Survey A (27 January to 10 February, figure 1) was conducted to map the mesoscale dispersion of krill near the South Shetland Islands and to estimate the biomass of krill in a 12,600-square-nautical-mile area centered on Elephant Island. Each survey consisted of approximately 2,000 nautical miles of transects conducted between 106 stations. Station work included a conductivity-temperature-depth (CTD) cast and an Isaacs-Kidd Midwater Trawl (IKMT) plankton tow. Mean krill density was calculated from nine north-south transects with 15-nautical-mile spacing between lines. Survey D (17-24 March) was greatly curtailed because of severe time constraints resulting from an engine failure on the survey vessel.
A discontinuous band of high integrated volume backscattering strength was mapped on the north side of the South Shetland Islands (figure 1). This band tended to be north of the frontal zone running parallel to the archipelago, widening and spreading onto the shelf near Elephant Island. Other areas of high integrated volume backscattering strength were mapped on the shelf near Livingston Island and in deeper water in Bransfield Strait. IKMT samples indicated that the krill north of the South Shetland Islands were adults in advanced maturity stages, whereas the krill caught on the island shelf and in the Bransfield Strait were a mixture of 1-year-old juvenile and adult krill.
Krill biomass, estimated from the acoustic data for the area outlined in the box on figure 1, was the highest estimated since 1992 (table).
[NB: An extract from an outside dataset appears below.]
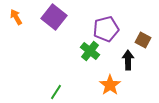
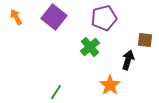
purple pentagon: moved 2 px left, 11 px up
brown square: moved 2 px right; rotated 21 degrees counterclockwise
green cross: moved 4 px up; rotated 12 degrees clockwise
black arrow: rotated 18 degrees clockwise
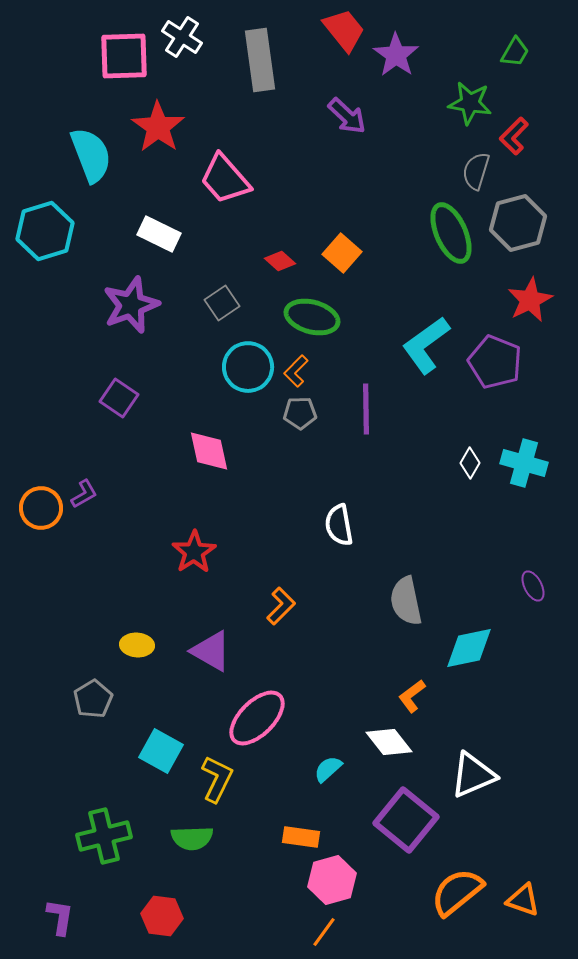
Figure 2 is a compressed echogram describing a cross-section of volume backscattering strength from Station A44 through Station A100 (bold transect line in figure 1). A notable feature is the krill layer between 25 and 100 meters depth extending from halfway between Stations A44 and A45 to Station A47; a large aggregation of surface feeding fin whales was observed in this area. Also notable is the approximately 100-meter-thick layer of krill rising toward the surface as sunset approached and abruptly ending at 200 meters water depth. The echogram also suggests a downward migration of krill prior to sunrise on the south side of the South Shetland shelf and scattered krill swarms across Bransfield Strait and onto the Antarctic Peninsula shelf.
Hewitt, R.P., and D.A. Demer. 1993. Dispersion and abundance of antarctic krill in the vicinity of Elephant Island in the 1992 austral summer. Marine Ecology Progress Series, 99(1-2), 29-39.